El técnico argentino analizó el encuentro, señalando que las pérdidas de balón en la primera mitad y la efectividad del rival fueron claves. "Sufrimos muchas pérdidas en el primer tiempo, 11, producto y mérito de la defensa de ellos, no nos entró la bola y entonces ellos realmente jugaron a su ritmo y lo hicieron muy bien", explicó García.
García detalló la remontada de su equipo, que pasó de ir perdiendo por 21 puntos a tomar una ventaja de cinco. "El basket es así, hoy en día en el baloncesto moderno que nosotros terminásemos 16 abajo al descanso no es ventaja, somos un equipo guerrero que hemos aumentado nuestro nivel de juego y nuestras estadísticas", afirmó. Añadió que, de haber entrado un triple de Pierre Pelos y fallado uno del rival, el resultado podría haber sido diferente.

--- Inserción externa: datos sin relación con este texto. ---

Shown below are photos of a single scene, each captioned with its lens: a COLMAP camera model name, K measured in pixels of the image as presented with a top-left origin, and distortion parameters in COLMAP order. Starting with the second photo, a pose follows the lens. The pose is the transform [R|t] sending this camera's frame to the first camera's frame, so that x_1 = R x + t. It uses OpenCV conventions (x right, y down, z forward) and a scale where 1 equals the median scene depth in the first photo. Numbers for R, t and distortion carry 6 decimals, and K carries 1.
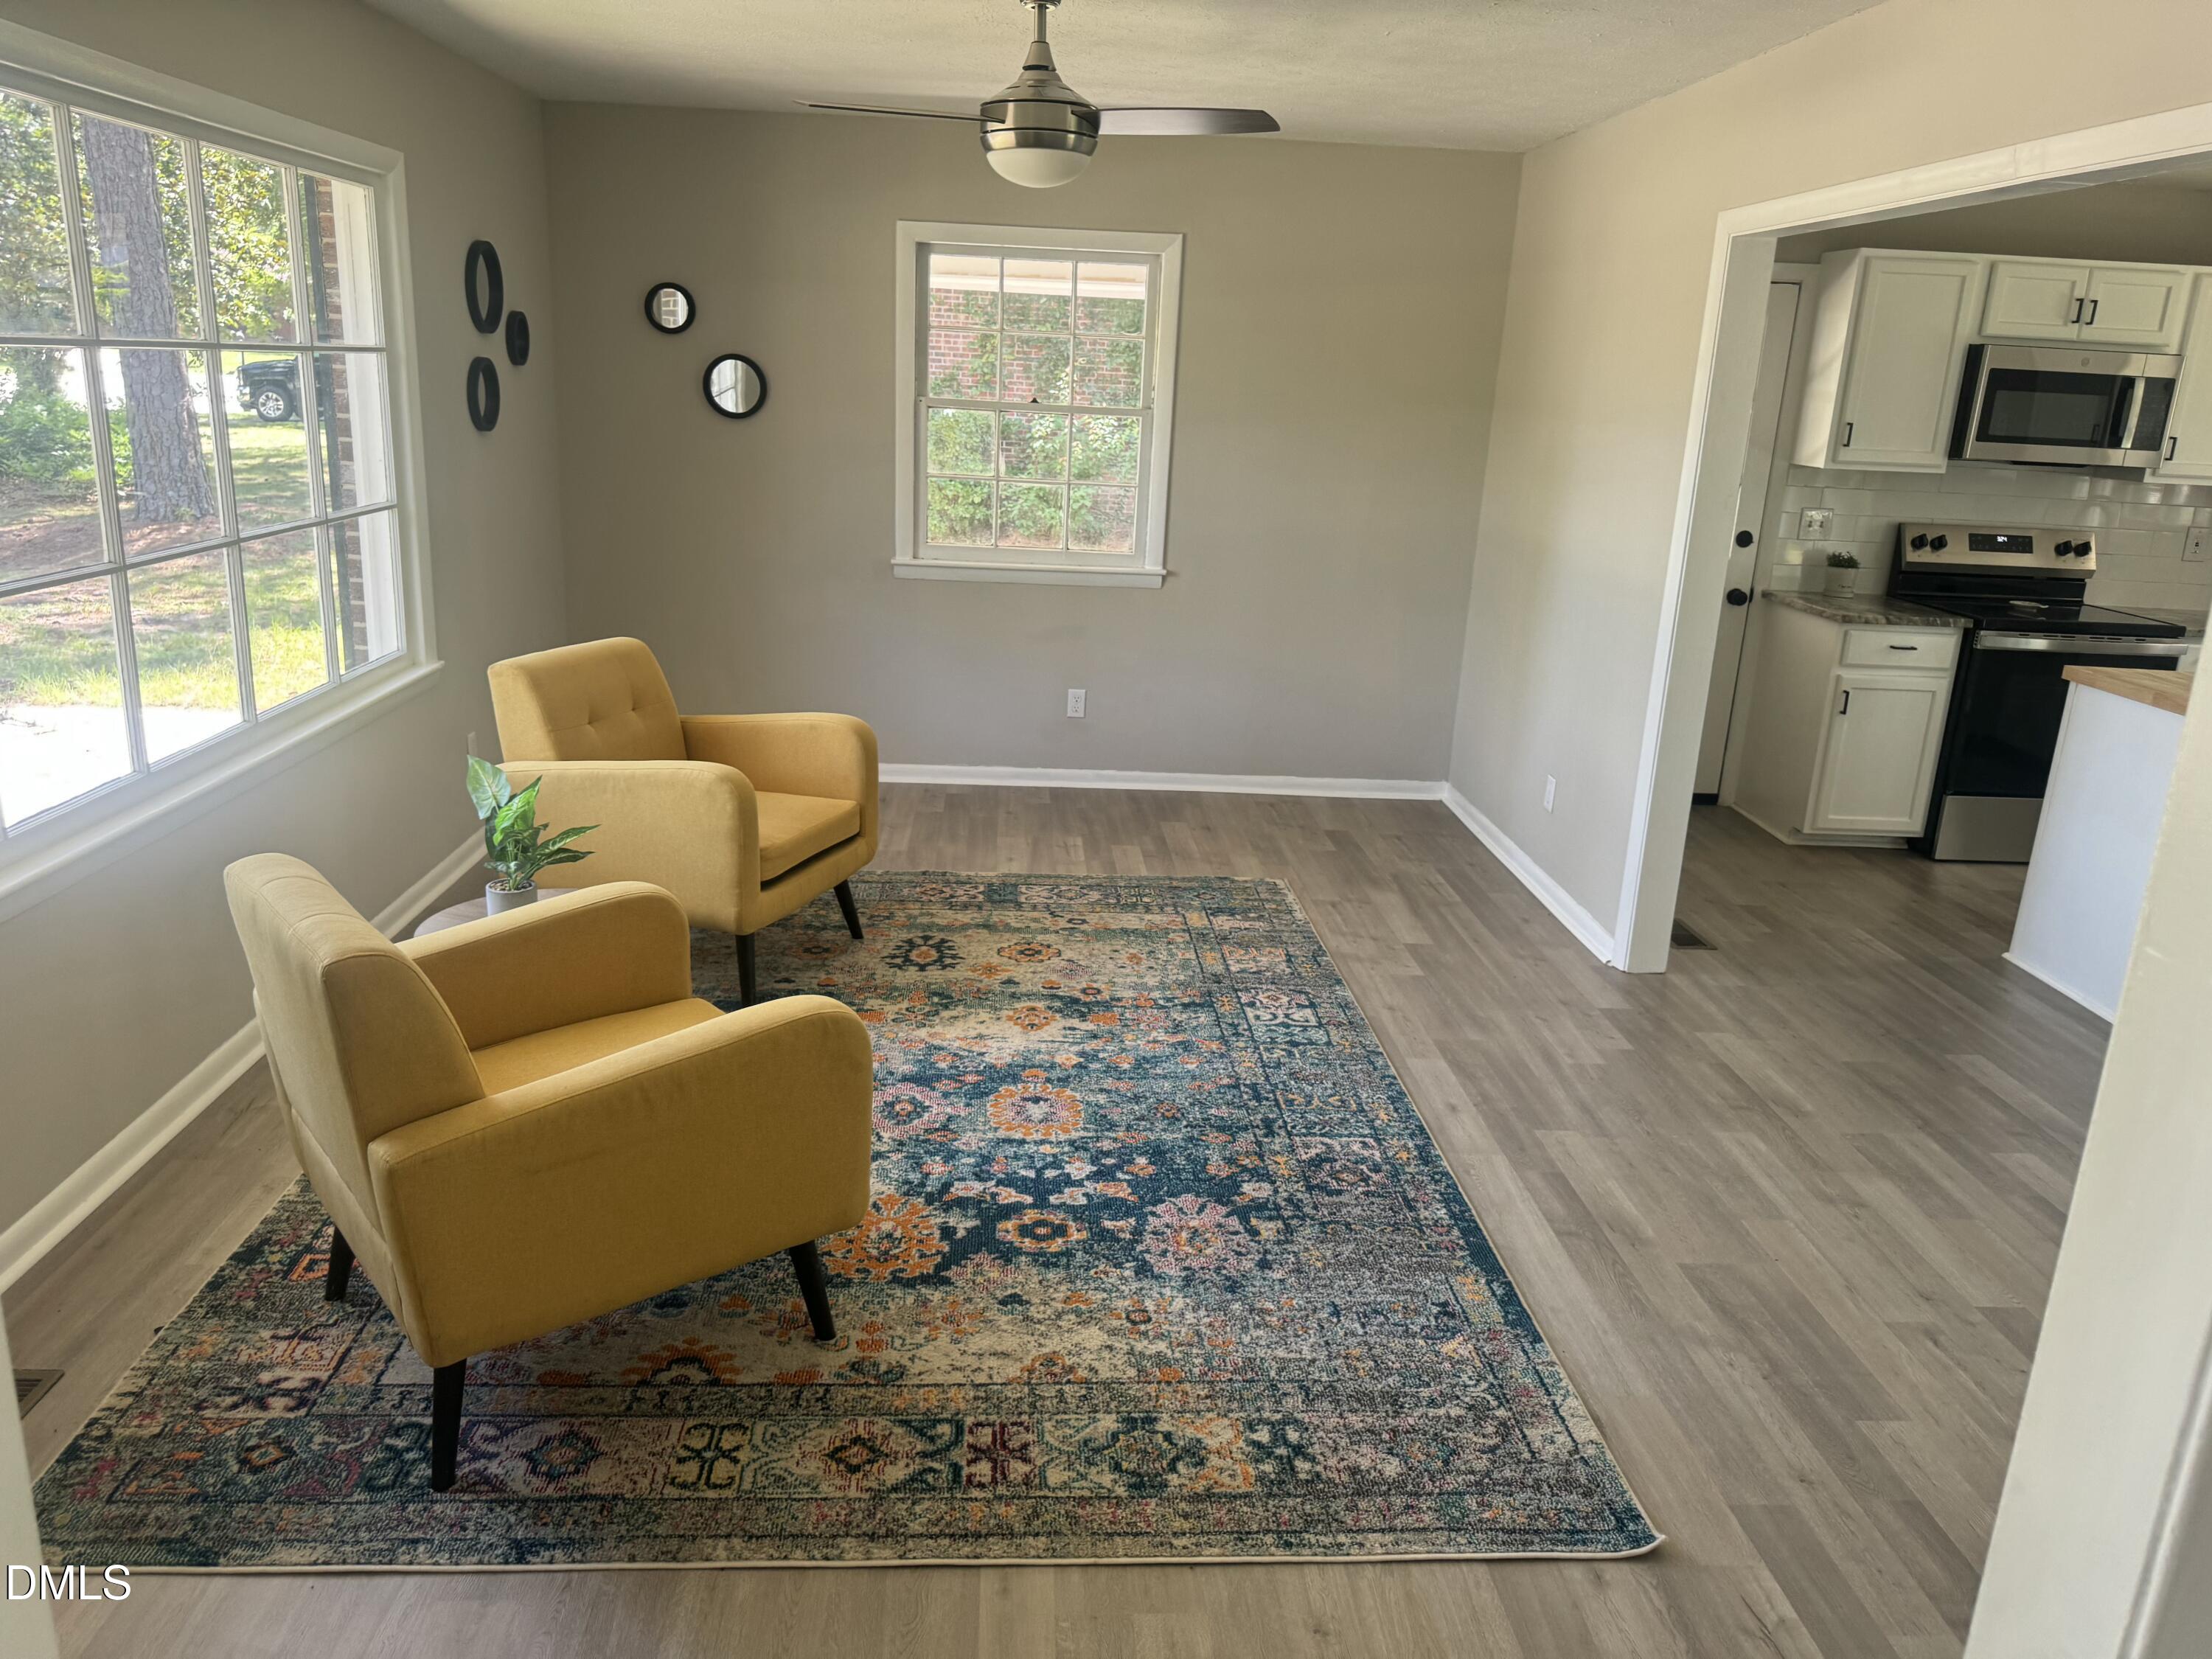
lens RADIAL K [[1576.3, 0, 1106.2], [0, 1576.3, 823.6], [0, 0, 1]] dist [0.006425, -0.027148]
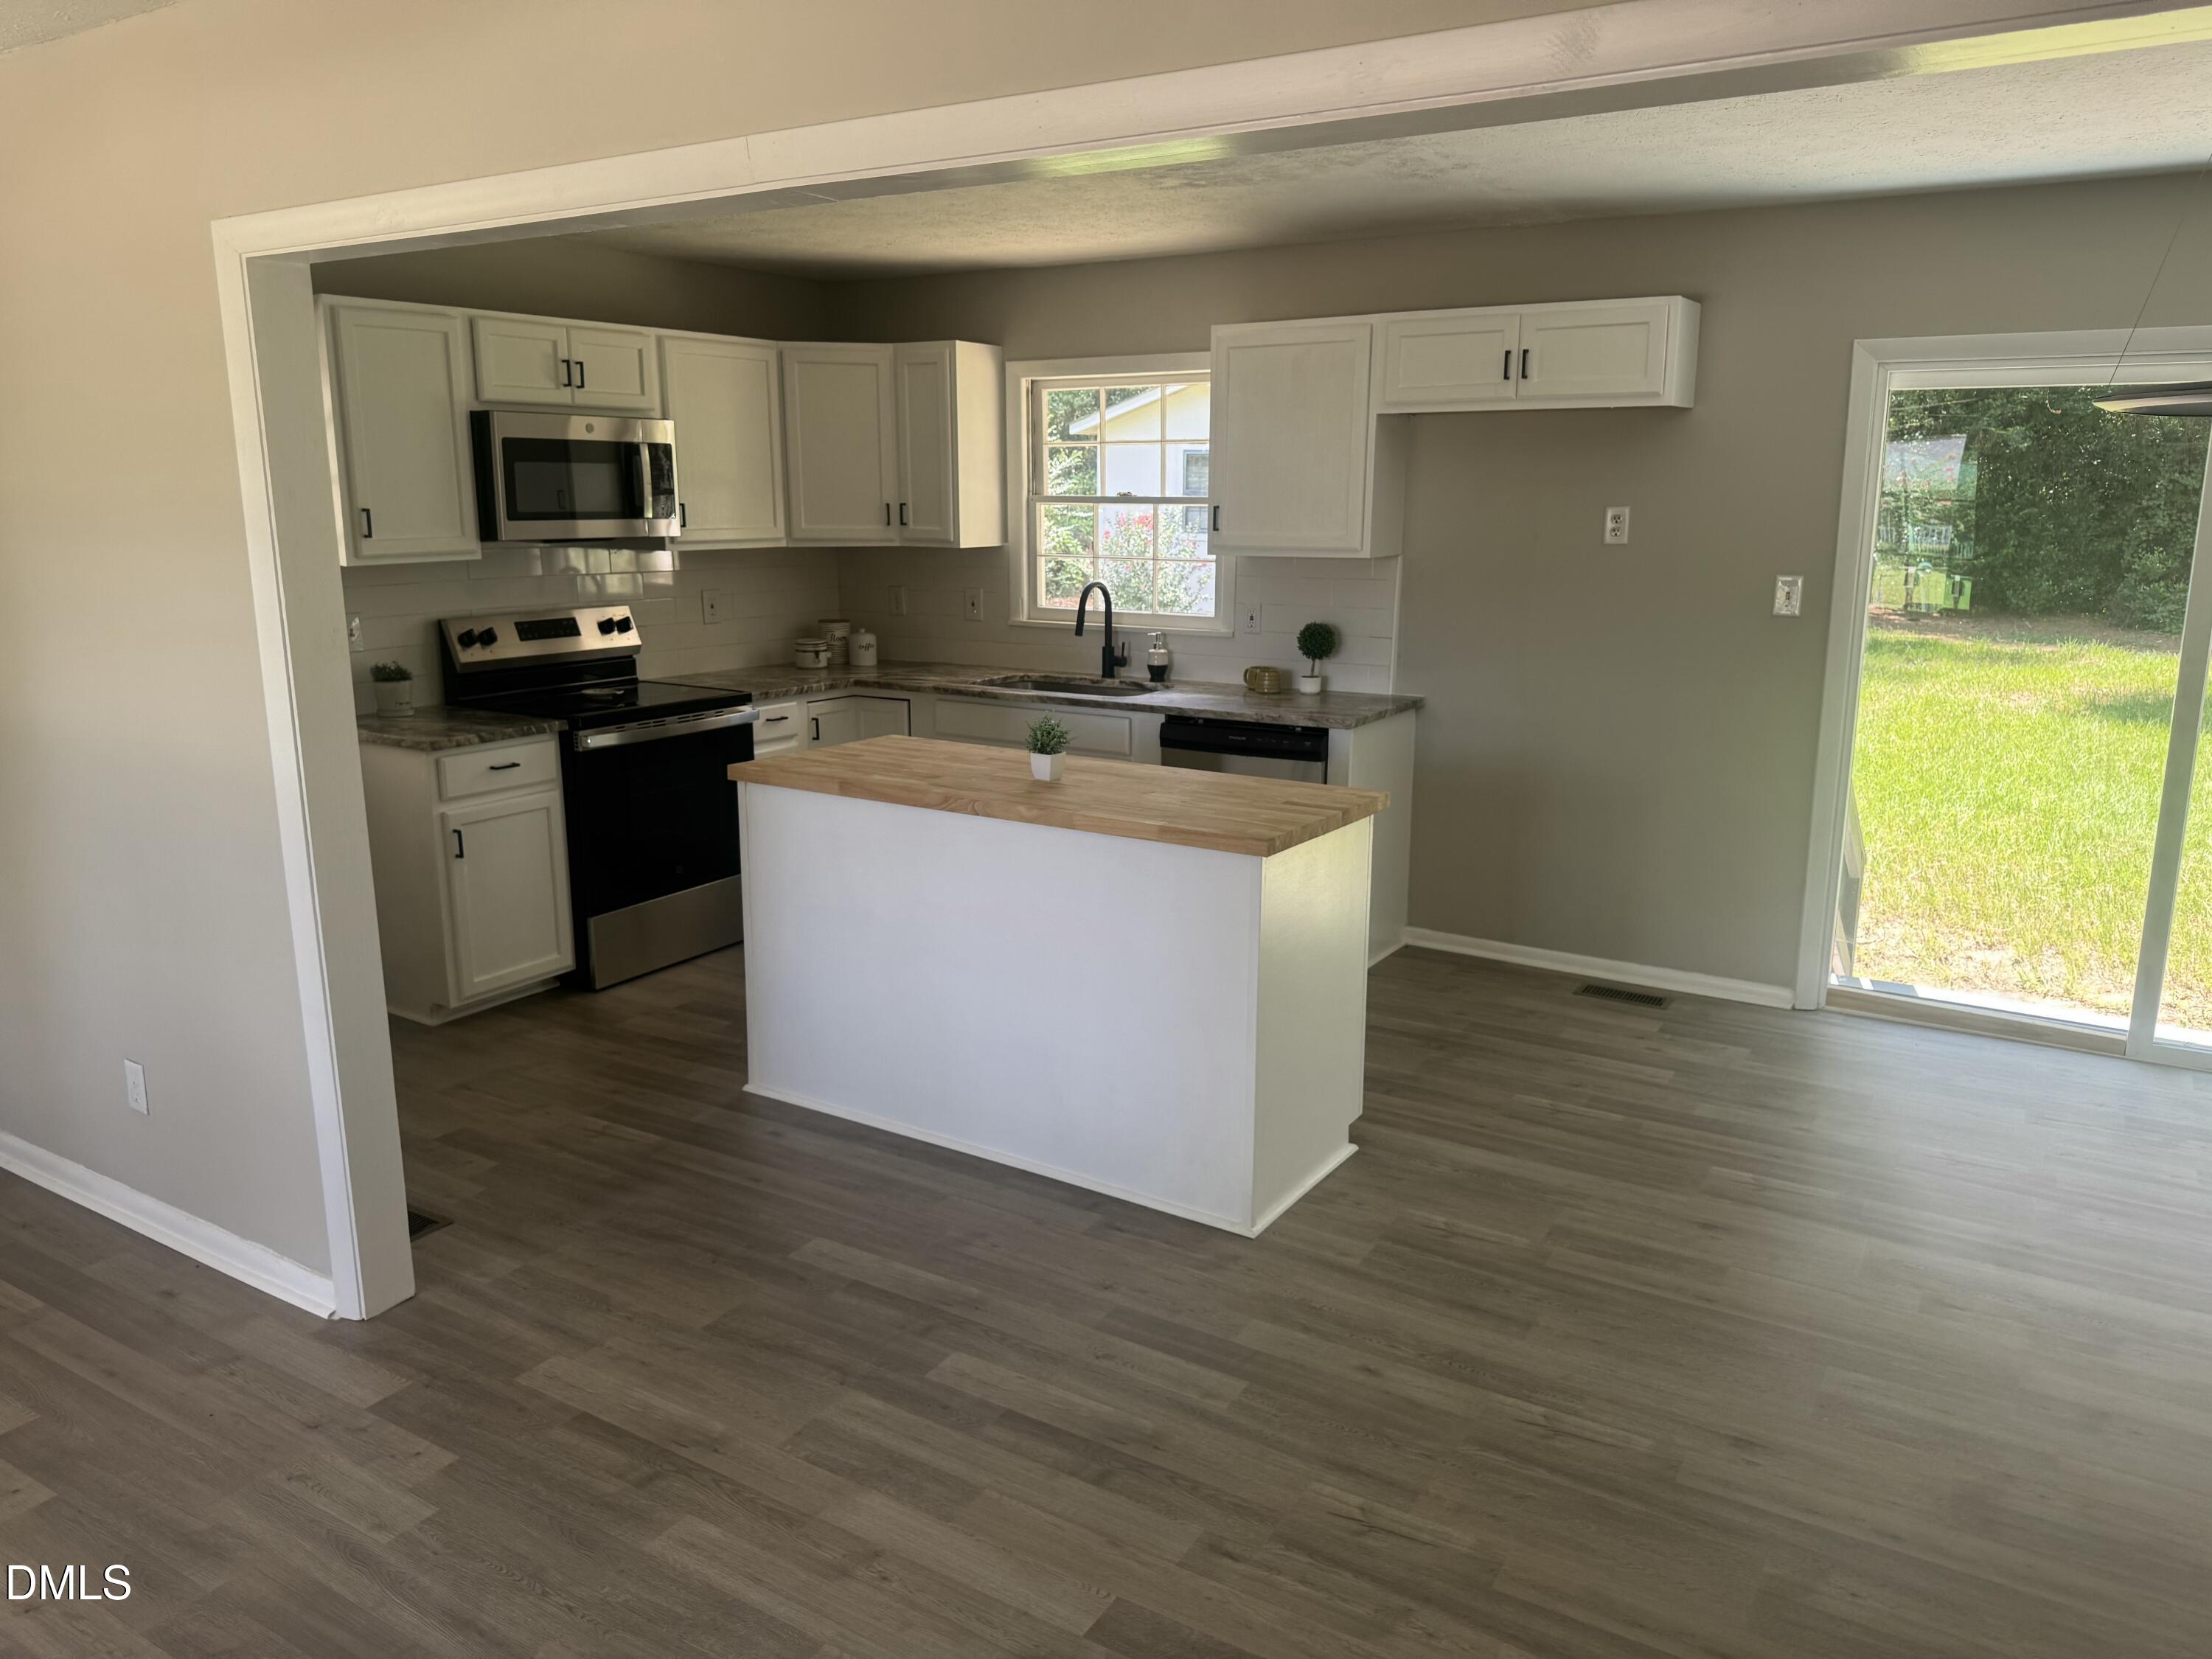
lens RADIAL K [[1576.3, 0, 1110.7], [0, 1576.3, 825.6], [0, 0, 1]] dist [0.006425, -0.027148]
pose [[0.575225, -0.216921, 0.788709, 0.019555], [0.248380, 0.964991, 0.084255, -0.078508], [-0.779374, 0.147434, 0.608966, 0.258437]]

El entrenador defendió la competitividad de sus jugadores, asegurando que el equipo no se rinde y pelea hasta el final en cada partido, salvo contra el Barcelona. "El equipo no se entrega, está peleando por permanecer y eso es bueno", recalcó, destacando la intensidad del rival.
Lamentó las oportunidades concedidas al rival debido a las pérdidas de balón y los rebotes ofensivos en la primera parte, que sumaron 18 ocasiones más en ataque para el oponente. A pesar de ello, el equipo logró limitar al rival a 40 puntos, lo que sirvió de reflexión para el técnico.
A pesar de la derrota, que devuelve al equipo a la zona de peligro, García aseguró que el ánimo del equipo está bien y que creen en el proyecto. "Nos hemos levantado de situaciones difíciles para seguir luchando y este equipo va a seguir luchando", sentenció, añadiendo que quedan dos partidos y "no hay nada definido".
Sobre el ambiente en el Barris Nord, el técnico elogió la afición local, describiendo la cancha como "hermosísima, llena de gente". "La gente apoya mucho al equipo y pasa en casa también, en Gran Canaria, la gente realmente ama a sus equipos", concluyó, aunque matizó que la ansiedad de la afición a veces puede transmitir nervios.